Visualization example with Gephi of the karate graph. Red vertices have the highest harmonic centrality, blue vertices the lowest. (Color figure online)

Graph drawing actually precedes visualization in most cases. It is the process of computing meaningful coordinates for the graph vertices where such information is not supplied with the graph. NetworKit’s approach for the most part is to use the graph drawing capability in Gephi. It has, however, also an implementation of an algorithm for the maxent-stress objective function, following Ref. [58 SPP]. Here, the main intention is to solve an optimization problem that computes the three-dimensional structure of biomolecules, given distance information between some atom pairs. To this end, the original algorithm received several application-specific adaptations [76 SPP], e.g.,  to be able to handle noisy data appropriately. As a result, the new algorithm by far outperforms its competitors in terms of speed and flexibility, and often even produces a superior solution quality.

7 Conclusions

The main design goals of NetworKit (speed, rich feature set, usability, and integration into an ecosystem) prove to be very useful for users, but they can also be challenging for the developers. One lesson learned to keep an academic open-source project of this size manageable and alive, is to combine best practices in both software engineering and algorithm engineering [4 SPP]. For example, a proper modularization allows easier reuse and combination of components, leading to a better extensibility and maintainability. These keywords are well-known in software engineering, but they also have their effect in algorithm design and implementation – in particular a simplified exploration of the design space in experimental algorithmics. NetworKit has already proved to be very useful in this respect for developers.

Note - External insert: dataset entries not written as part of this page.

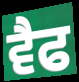
ਵੈਫ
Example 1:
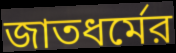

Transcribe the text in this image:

জাতধর্মের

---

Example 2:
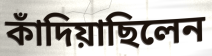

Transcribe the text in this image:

কাঁদিয়াছিলেন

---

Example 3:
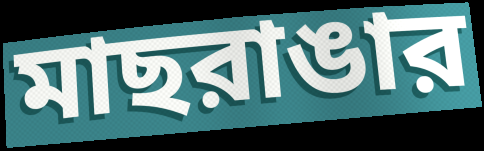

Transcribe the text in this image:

মাছরাঙার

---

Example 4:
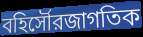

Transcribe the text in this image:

বহির্সৌরজাগতিক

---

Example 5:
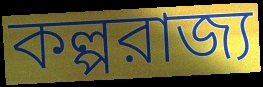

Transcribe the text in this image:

কল্পরাজ্য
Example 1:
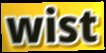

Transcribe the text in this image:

wist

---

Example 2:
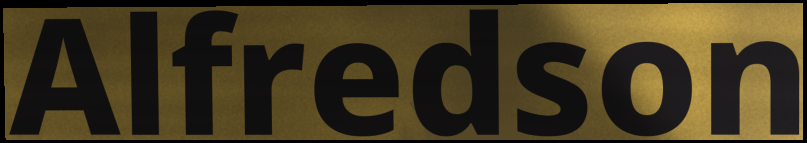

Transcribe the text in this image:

Alfredson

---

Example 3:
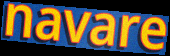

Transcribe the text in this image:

navare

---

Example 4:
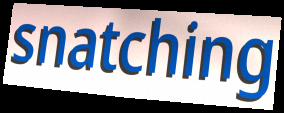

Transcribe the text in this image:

snatching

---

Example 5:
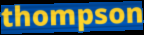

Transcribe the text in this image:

thompson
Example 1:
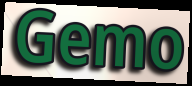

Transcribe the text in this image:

Gemo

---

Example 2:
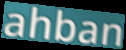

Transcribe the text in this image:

ahban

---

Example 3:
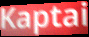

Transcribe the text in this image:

Kaptai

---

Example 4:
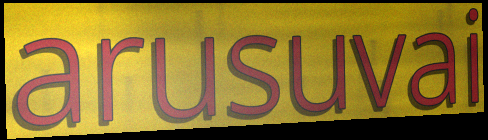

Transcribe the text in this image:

arusuvai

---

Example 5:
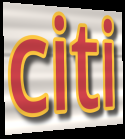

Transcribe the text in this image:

citi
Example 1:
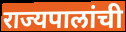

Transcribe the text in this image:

राज्यपालांची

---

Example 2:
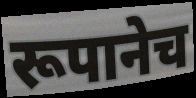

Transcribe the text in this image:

रूपानेच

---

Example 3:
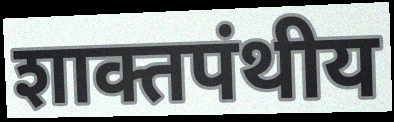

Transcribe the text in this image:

शाक्तपंथीय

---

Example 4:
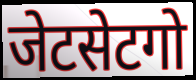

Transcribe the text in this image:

जेटसेटगो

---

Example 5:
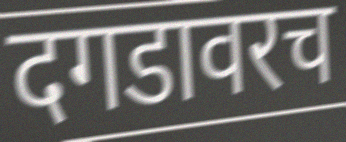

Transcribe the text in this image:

दगडावरच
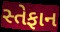
સ્તેફાન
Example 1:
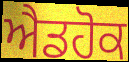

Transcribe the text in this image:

ਐਡਹੋਕ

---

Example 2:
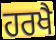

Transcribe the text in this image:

ਹਰਖੈ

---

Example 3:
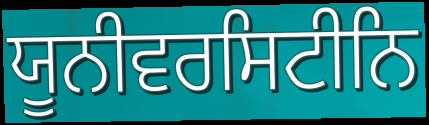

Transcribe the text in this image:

ਯੂਨੀਵਰਸਿਟੀਨਿ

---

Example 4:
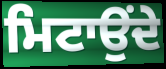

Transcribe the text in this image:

ਮਿਟਾਉਂਦੇ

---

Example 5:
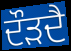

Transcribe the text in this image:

ਦੌੜਦੈ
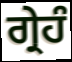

We have seen that approximation and parallelism can bring us a long way regarding scalability. They are the obvious, but certainly not the only choices for acceleration: exploiting the structure of the data, e.g., small vs. large diameter [12 SPP], can yield significant speedups on real-world data—even in the context of exact computations and potentially on top of parallelism.

NetworKit is constantly improved and extended – according to the resources available to the project. There are numerous ideas for larger updates from various angles – of which we mention only two representative ones: inherent support for attributes within (some of) the algorithms and further/improved integration with other tools. The latter is particularly geared towards a closer connection with machine learning, both on an algorithmic and a software tool level. Given the current interest in machine learning for data analysis, complete workflows within one seamless toolchain including NetworKit and tools such as scikit-learn can be expected to be very attractive for users from many domains.